Auch Caviezel findet, die Chollerhalle sei nicht grundsätzlich falsch angelegt. Sie müsse aber zurückfinden zur ursprünglichen Ausrichtung. «Man muss jetzt einen Schritt zurück machen und schauen, wie sich die Bedürfnisse in Zug und der Zentralschweiz entwickelt haben. Den Kopf lüften und ihn für neue Ideen öffnen.»

Man müsse jetzt gewachsene Strukturen, Inhalte und Schwerpunkte überdenken und auf bestehende Bedürfnisse der Region eingehen, die nicht oder zu wenig bedient würden, sagt Caviezel. «Ein stark ausgewiesenes Bedürfnis des Zentralschweizer Kulturschaffens sind zum Beispiel großflächige Produktionsräume für die Entwicklung von Theater-, Tanz- oder Filmproduktionen.»

Nachfolger als Freelancer?

Dabei könnte es auch wichtig werden, die Vereine ins Boot zu holen, sagt Caviezel. «Die Halle ist der einzige Ort im Kanton Zug, in dem lokale Vereine keine oder punktuell kleine Sonderkonditionen erhalten.» Die Chollerhalle gehört der privaten AG Chollerhalle, die die Halle zu guten Konditionen an den Verein Chollerhalle vermietet. Trotzdem sei diese Miete auch zur Knacknuss geworden, sagt Gröber (zentral+ berichtete). «Da könnte man ansetzen um Lösungen zu finden», sagt Caviezel.  

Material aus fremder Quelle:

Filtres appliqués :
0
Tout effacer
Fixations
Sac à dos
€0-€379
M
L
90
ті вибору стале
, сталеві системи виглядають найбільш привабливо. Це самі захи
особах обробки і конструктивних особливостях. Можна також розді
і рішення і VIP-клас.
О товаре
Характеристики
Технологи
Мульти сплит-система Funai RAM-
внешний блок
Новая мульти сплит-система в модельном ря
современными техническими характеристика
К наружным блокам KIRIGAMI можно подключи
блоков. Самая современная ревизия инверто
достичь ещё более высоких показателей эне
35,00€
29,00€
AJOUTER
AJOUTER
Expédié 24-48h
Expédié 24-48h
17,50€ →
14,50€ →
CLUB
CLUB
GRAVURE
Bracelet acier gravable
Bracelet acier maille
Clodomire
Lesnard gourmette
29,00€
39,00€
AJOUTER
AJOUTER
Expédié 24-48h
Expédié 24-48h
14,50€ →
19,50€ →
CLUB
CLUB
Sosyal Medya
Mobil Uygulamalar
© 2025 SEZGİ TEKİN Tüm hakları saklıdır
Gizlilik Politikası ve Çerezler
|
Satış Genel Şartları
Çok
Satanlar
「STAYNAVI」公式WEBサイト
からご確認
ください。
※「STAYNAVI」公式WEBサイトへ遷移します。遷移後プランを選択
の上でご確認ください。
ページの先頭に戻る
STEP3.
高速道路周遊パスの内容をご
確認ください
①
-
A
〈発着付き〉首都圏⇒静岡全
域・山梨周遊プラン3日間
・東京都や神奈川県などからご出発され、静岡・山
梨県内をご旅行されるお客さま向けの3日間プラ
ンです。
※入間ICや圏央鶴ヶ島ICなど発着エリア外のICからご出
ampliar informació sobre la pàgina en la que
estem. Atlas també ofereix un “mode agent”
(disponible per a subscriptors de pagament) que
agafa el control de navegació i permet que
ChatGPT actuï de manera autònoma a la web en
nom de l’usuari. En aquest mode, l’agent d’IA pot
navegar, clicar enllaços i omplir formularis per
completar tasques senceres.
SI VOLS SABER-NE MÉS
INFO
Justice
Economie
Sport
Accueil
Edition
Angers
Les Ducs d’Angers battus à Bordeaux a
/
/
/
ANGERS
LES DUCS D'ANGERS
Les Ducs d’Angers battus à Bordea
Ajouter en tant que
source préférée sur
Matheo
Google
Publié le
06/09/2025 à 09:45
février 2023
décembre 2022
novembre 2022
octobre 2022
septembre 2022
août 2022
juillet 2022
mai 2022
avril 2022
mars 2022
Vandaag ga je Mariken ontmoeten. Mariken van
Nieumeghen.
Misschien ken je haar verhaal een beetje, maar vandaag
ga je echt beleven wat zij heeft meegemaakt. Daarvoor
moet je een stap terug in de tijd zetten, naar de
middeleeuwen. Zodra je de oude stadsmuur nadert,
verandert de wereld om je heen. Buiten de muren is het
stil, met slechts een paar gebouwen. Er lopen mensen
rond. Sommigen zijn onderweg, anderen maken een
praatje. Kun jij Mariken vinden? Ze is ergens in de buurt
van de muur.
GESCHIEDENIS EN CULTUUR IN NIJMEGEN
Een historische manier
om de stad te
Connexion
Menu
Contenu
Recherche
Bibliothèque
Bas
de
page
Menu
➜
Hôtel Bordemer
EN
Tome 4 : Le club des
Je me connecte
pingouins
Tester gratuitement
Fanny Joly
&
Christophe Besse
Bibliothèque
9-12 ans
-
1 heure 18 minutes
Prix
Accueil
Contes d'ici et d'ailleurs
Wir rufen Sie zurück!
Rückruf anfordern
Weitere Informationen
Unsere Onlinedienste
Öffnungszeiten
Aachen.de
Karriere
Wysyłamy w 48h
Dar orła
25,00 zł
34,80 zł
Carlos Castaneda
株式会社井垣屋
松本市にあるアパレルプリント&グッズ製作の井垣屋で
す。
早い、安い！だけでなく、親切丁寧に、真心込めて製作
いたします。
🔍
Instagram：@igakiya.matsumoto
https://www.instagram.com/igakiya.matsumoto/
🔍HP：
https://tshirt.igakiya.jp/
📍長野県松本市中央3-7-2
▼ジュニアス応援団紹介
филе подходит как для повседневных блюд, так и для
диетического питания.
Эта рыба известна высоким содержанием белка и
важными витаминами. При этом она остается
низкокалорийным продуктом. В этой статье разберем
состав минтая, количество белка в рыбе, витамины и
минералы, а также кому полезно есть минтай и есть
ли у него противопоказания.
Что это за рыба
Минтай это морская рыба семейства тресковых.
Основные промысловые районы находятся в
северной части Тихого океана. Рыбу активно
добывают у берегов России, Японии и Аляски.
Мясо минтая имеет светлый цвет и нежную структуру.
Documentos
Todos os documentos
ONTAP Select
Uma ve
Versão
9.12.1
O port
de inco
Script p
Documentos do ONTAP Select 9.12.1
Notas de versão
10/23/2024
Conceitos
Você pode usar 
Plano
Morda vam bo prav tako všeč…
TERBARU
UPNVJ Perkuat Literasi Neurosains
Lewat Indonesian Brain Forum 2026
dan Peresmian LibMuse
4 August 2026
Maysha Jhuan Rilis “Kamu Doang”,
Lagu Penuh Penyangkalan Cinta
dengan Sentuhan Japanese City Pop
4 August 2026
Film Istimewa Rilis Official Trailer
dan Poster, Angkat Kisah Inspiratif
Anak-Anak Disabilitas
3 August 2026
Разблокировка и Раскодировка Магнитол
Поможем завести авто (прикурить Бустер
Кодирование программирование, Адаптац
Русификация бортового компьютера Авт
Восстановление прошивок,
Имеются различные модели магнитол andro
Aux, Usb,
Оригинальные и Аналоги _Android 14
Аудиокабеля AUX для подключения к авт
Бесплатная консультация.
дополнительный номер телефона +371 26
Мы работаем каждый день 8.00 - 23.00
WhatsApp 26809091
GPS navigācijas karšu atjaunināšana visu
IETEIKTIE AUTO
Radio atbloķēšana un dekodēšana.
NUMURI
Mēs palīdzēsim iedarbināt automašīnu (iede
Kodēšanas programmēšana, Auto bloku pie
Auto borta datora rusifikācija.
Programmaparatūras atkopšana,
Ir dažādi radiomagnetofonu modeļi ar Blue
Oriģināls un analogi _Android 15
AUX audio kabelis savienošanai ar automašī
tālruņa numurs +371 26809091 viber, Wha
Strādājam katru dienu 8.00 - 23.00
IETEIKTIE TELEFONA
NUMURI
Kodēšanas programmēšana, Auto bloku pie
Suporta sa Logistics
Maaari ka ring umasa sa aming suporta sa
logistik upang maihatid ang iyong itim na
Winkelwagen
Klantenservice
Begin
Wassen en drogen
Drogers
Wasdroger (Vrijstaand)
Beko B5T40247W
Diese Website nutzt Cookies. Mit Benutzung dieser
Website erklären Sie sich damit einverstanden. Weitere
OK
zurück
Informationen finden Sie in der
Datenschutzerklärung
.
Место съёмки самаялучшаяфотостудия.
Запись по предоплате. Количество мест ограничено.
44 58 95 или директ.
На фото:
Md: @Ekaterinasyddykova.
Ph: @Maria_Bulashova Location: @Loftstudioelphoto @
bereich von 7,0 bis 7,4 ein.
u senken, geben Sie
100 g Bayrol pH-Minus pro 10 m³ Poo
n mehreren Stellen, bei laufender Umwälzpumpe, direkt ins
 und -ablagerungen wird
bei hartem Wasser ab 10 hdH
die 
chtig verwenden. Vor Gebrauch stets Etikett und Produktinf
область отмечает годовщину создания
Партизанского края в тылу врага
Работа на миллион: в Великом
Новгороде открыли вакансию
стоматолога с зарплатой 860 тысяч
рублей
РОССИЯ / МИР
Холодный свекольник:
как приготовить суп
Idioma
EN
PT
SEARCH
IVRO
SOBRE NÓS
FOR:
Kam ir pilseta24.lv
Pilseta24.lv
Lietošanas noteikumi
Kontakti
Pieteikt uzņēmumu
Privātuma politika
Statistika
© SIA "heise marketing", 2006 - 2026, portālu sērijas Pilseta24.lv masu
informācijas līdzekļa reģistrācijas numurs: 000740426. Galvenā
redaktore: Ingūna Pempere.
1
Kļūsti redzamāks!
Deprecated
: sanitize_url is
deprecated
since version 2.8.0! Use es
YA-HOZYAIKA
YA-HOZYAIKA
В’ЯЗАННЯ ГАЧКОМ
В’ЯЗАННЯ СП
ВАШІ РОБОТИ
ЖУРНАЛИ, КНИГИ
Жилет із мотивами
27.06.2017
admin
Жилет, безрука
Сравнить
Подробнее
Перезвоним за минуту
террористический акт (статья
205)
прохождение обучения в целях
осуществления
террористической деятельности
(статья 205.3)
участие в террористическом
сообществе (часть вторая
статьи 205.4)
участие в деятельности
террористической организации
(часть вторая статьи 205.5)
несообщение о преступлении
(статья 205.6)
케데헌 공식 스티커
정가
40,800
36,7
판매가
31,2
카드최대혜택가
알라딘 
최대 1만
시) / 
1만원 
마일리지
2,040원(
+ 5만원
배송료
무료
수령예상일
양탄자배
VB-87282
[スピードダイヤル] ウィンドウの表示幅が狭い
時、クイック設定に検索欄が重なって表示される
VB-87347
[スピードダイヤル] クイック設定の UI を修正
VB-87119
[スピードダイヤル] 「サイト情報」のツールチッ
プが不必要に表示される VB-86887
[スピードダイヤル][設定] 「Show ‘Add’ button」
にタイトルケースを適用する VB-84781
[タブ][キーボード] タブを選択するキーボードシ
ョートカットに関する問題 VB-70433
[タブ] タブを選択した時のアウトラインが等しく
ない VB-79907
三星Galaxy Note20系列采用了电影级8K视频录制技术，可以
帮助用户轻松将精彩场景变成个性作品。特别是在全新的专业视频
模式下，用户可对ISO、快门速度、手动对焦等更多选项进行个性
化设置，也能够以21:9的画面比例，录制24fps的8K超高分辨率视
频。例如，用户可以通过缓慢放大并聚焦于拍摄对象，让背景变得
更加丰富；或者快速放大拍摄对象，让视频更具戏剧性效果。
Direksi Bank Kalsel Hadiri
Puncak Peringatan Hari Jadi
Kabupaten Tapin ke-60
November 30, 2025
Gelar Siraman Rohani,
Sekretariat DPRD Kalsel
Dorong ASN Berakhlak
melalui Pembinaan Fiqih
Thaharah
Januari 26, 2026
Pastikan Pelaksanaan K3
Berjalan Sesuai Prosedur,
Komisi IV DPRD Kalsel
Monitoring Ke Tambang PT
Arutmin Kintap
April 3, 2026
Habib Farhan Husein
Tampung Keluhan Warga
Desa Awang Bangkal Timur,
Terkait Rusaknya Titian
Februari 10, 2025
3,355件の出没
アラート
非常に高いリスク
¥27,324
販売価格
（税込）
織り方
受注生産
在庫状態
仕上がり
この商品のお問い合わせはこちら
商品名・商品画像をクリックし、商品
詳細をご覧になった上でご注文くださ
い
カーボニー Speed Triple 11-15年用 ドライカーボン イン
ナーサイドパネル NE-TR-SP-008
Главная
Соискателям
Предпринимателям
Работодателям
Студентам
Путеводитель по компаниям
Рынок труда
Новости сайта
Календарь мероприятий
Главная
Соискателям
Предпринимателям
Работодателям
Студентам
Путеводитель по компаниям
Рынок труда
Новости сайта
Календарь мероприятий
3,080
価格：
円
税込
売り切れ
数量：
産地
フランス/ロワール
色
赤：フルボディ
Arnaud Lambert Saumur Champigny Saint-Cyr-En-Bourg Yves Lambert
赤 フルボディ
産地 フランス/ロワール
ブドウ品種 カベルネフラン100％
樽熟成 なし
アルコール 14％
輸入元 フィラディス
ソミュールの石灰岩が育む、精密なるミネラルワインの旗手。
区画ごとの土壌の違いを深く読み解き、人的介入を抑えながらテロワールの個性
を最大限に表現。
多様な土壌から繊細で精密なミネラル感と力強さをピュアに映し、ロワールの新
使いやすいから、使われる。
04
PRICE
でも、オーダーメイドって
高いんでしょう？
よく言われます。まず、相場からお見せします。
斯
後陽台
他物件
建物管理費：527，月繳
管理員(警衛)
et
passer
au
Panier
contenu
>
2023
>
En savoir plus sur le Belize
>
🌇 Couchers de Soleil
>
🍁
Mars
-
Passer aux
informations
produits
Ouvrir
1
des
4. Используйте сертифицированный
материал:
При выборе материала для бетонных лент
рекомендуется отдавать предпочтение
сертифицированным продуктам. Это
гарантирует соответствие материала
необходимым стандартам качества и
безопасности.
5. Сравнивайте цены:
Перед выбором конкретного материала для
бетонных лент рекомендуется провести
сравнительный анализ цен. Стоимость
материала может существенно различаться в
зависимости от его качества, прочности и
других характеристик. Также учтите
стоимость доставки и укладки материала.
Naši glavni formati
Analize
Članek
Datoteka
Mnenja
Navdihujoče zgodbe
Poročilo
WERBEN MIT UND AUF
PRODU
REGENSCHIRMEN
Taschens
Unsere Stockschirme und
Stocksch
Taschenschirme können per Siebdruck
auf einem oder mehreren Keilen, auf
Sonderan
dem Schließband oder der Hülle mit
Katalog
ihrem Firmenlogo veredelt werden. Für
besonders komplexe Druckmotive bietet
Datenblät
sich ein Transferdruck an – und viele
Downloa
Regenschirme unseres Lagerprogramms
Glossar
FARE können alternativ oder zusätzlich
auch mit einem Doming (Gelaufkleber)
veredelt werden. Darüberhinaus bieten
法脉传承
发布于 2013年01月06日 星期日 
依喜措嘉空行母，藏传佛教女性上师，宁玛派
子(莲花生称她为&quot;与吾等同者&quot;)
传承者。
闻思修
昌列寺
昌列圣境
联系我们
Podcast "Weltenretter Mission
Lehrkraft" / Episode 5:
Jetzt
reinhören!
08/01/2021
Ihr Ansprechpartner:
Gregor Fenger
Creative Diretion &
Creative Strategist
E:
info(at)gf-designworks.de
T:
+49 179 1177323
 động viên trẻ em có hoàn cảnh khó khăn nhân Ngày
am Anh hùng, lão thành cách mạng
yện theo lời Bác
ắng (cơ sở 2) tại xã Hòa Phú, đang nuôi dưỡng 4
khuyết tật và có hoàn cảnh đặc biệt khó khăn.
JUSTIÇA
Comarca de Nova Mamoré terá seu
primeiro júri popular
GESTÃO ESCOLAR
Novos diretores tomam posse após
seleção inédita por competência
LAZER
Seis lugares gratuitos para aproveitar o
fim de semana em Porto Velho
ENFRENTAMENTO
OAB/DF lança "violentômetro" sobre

«Ein weiterer Ansatz könnte die Geografie bieten: Die unmittelbare Nähe zum Kulturzentrum Galvanik bietet Synergiepotential, von dem beide Trägerschaften und Betriebe profitieren.» Der Dialog zwischen der öffentlichen Hand und dem Verein Chollerhalle sei offen und transparent, «Wir unterstützen den aktuellen Prozess beratend und konstruktiv zusammen mit der Stadt Zug und der Gemeinde Baar.»

Zurück zu den Wurzeln, hiesse das aber auch zurück zu mehr Ehrenamtlichkeit, zu einer weniger professionellen Ausrichtung? «Man könnte sich vielleicht auch vorstellen, einen Nachfolger für Andreas Gröber auf Freelance-Basis zu finden», sagt IG-Kultur-Chef Balmer. Wird es aber überhaupt möglich sein, jemanden zu finden? Gröber hat sich an den Umständen aufgerieben. «Ich bin überzeugt, dass der Verein Chollerhalle eine Lösung finden wird», sagt Balmer.